The strike on the Al-Najjar family home is one of the deadliest incidents involving a single household since the start of Israel’s war on Gaza. It killed nine of the couple’s ten children, all of them minors, and critically injured both parents and their surviving son.
Dr Alaa Al-Najjar, a paediatrician and wife of the deceased, lived through the horror of seeing the bodies of her children pulled from the rubble one by one. Among the dead were Rakan (10), Eve (9), Jubran (8), Sadeen (7), Luqman (6), Ruslan (5), Reval (4), Yahya (12), and Sidra, who was just six months old.

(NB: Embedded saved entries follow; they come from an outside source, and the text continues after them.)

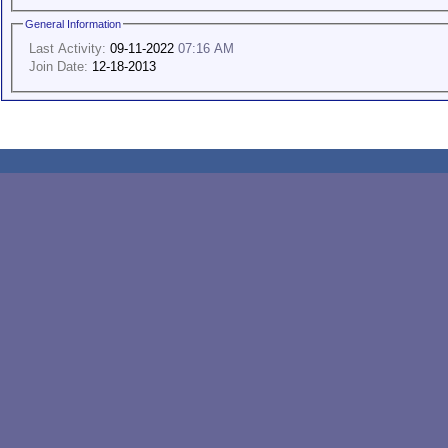
General Information
Last Activity:
09-11-2022
07:16 AM
Join Date:
12-18-2013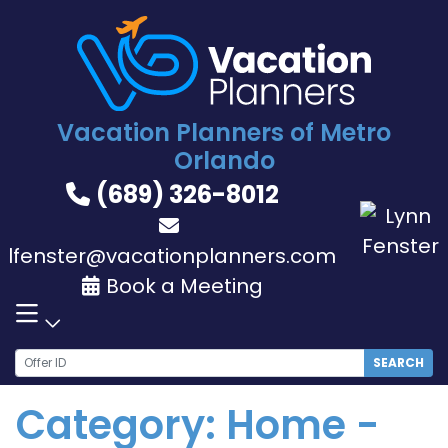
Skip
to
content
Vacation Planners of Metro
Orlando
(689) 326-8012
lfenster@vacationplanners.com
Book a Meeting
SEARCH
Category:
Home -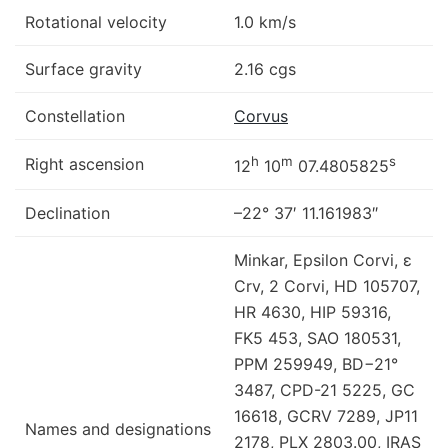
Rotational velocity
1.0 km/s
Surface gravity
2.16 cgs
Constellation
Corvus
h
m
s
Right ascension
12
10
07.4805825
Declination
–22° 37′ 11.161983″
Minkar, Epsilon Corvi, ε
Crv, 2 Corvi, HD 105707,
HR 4630, HIP 59316,
FK5 453, SAO 180531,
PPM 259949, BD−21°
3487, CPD-21 5225, GC
16618, GCRV 7289, JP11
Names and designations
2178, PLX 2803.00, IRAS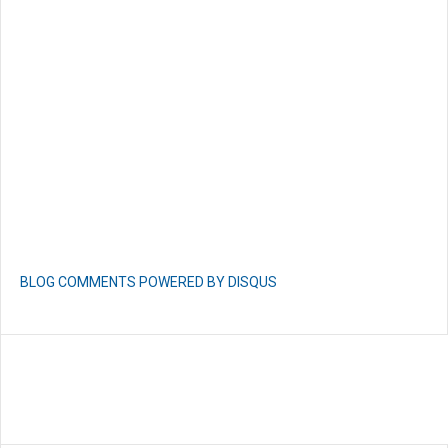
BLOG COMMENTS POWERED BY DISQUS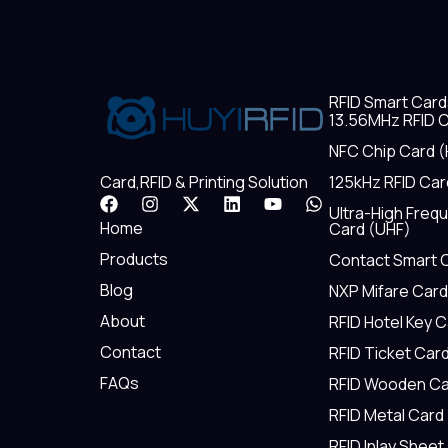
RFID Smart Card
13.56MHz RFID C
NFC Chip Card (
125kHz RFID Car
Card,RFID & Printing Solution
F
I
X
L
Y
W
Ultra-High Freq
a
n
-
i
o
h
Home
Card (UHF)
c
s
t
n
u
a
e
t
w
k
t
t
Products
Contact Smart 
b
a
i
e
u
s
Blog
NXP Mifare Card
o
g
t
d
b
a
o
r
t
i
e
p
About
RFID Hotel Key 
k
a
e
n
p
m
r
Contact
RFID Ticket Car
FAQs
RFID Wooden Ca
RFID Metal Card
RFID Inlay Sheet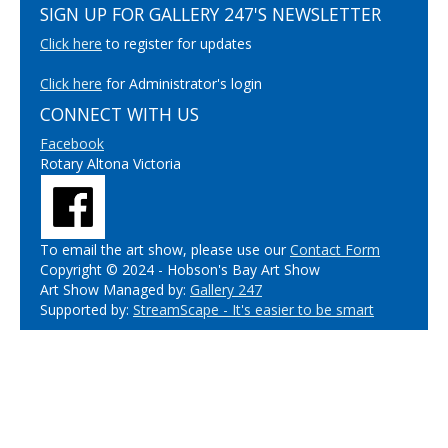
SIGN UP FOR GALLERY 247'S NEWSLETTER
Click here
to register for updates
Click here
for Administrator's login
CONNECT WITH US
Facebook
Rotary Altona Victoria
To email the art show, please use our
Contact Form
Copyright © 2024 - Hobson's Bay Art Show
Art Show Managed by:
Gallery 247
Supported by:
StreamScape - It's easier to be smart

According to eyewitnesses and Palestinian media, Dr Alaa stood at the site of the strike and bid farewell to her children as rescue workers retrieved their bodies. The only survivors, Adam and his father Hamdi, were thrown into the street by the force of the explosion. Adam remains in intensive care.
The targeted attack drew widespread grief and outrage across Palestinian communities. Human rights observers have condemned the strike as part of a pattern of genocidal collective punishment targeting civilians and medical professionals and their families.
The Al-Najjar family’s story has come to symbolise the scale of the unprecedented human loss in Gaza, where entire families have been wiped out in a single strike. Since the start of Israel’s war on Gaza, over 54,000 Palestinians - the vast majority of whom are civilians - have been killed.
Thousands of homes have been reduced to rubble, and hospitals are overwhelmed by the number of injured, many of whom are children.
The Israeli military has not issued a statement on the specific targeting of the Al-Najjar family home. Local sources report that the area struck was a residential zone with no military presence.
Al-Najjar’s funeral is expected to take place in Khan Younis.